The image appears on Wikipedia commons [https://commons.wikimedia.org/wiki/File:Weight-Loss_Ad_(FDA_154)_(8212182572).jpg] where the author is listed as ‘The U.S. Food and Drug Administration’. This image is 5400 x 6400 resolution (very high) and used in our analysis. It is a montage created from five different images– The ‘Eat! Eat! Eat!’ headline, the ‘Fat the enemy that is shortening your life banished’ headline, the etching of the woman, and the drawing of the food packaging, and the ‘no danger’ man.
We argue the advert is relatively recent based on the following:
(1) The ‘Eat! Eat! Eat!’ headline is a slab serif, italic, outlined, drop shadow typeface with severe drop shadows. It looks like one of the ITC typefaces that were quite popular in the 1970s. Ink bleeds into the white letter outlines in the ‘Eat! Eat! Eat!’ headline, a flaw consistent with phototype (invented1949). Scratches also appear in the ‘Eat! Eat! Eat!’ type, demonstrating it was created from a film negative and printed using offset lithography.
(2) Caroline Rance at theQuackDoctor.com identifies the source for the ‘Fat the enemy that is shortening your life banished’ headline: an advert for Neutroids, a weight-loss supplement, printed in ‘Screenland’ magazine in 1923. The hand drawn type in the Neutroids displays higher quality draftsmanship, indicating the tapeworm advert is a copy, not the original
(3) The illustration of the woman is quite sharp, with no bleeding. The line work indicates it was an engraving and printed using letterpress. There are also cut lines visible around the woman, indicating the image was sampled. She is dressed in a classical revival style consistent with fashion of 1890-1910. This date is consistent with the method of reproduction.

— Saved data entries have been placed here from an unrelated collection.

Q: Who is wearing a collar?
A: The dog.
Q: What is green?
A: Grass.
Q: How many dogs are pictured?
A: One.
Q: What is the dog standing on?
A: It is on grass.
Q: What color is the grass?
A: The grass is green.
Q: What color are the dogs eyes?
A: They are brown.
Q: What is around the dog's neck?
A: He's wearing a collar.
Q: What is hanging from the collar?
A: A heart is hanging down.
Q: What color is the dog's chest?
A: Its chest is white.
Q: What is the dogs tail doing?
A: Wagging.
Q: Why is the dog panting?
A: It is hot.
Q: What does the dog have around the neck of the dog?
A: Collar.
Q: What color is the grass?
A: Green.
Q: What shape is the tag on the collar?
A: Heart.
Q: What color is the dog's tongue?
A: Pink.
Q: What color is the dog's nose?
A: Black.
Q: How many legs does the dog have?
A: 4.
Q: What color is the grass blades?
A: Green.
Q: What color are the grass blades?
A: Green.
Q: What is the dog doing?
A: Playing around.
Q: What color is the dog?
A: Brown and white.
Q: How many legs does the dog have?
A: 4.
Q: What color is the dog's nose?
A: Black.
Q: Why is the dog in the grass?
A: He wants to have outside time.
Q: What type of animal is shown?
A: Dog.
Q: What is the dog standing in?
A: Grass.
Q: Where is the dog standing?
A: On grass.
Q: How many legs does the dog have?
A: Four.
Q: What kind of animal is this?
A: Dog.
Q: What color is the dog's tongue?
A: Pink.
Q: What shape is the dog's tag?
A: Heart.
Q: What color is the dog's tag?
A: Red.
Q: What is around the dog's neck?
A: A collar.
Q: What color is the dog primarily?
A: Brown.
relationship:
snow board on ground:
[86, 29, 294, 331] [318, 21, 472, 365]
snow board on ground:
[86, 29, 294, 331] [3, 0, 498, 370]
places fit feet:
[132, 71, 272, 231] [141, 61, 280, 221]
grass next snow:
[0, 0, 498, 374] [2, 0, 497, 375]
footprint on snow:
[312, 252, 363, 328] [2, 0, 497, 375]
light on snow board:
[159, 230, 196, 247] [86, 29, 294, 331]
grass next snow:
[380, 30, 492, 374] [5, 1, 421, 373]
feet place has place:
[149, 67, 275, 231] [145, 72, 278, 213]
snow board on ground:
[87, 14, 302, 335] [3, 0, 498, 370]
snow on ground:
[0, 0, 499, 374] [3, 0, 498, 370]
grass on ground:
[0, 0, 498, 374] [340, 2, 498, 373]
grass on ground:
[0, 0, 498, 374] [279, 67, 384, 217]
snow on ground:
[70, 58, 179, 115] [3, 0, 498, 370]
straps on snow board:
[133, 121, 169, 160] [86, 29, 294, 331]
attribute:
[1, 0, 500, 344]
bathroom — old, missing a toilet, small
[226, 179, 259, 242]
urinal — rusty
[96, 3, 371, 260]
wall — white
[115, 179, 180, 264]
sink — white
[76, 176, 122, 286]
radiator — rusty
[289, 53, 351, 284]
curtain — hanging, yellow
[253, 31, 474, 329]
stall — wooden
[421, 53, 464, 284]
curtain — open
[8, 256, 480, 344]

(4) The ‘no danger’ man is sampled from a pen and ink drawing.
Conclusions: The advert combines images produced in different eras using different media and technologies. The ‘Eat! Eat! Eat!’ headline comes from an original created after 1949. In addition:
(5) The copyright notice in the lower left corner of the image is partly obscured.
(6) The advert states ‘Send no money, particulars mailed free’, yet fails to include an address.
(7) The image appears on Wikipedia commons [https://commons.wikimedia.org/wiki/File:Weight-Loss_Ad_(FDA_154)_(8212182572).jpg] where the author is listed as ‘The U.S. Food and Drug Administration’. The page contains a link to the FDA website, which in turn links to the FDA’s Flick.com photostream. The tapeworm diet advert doesn’t appear in their collection, and we have not been able to find any reference to it in the FDA site.
We strongly suspect the advert was produced using electronic publishing technology, which made montages like this much easier to create. Today it would be easy to create the ‘Eat! Eat! Eat!’ headline using public domain fonts. The fact that it was sampled from a phototype source argues the advert was created in the early days of electronic publishing, possibly 1985-1995.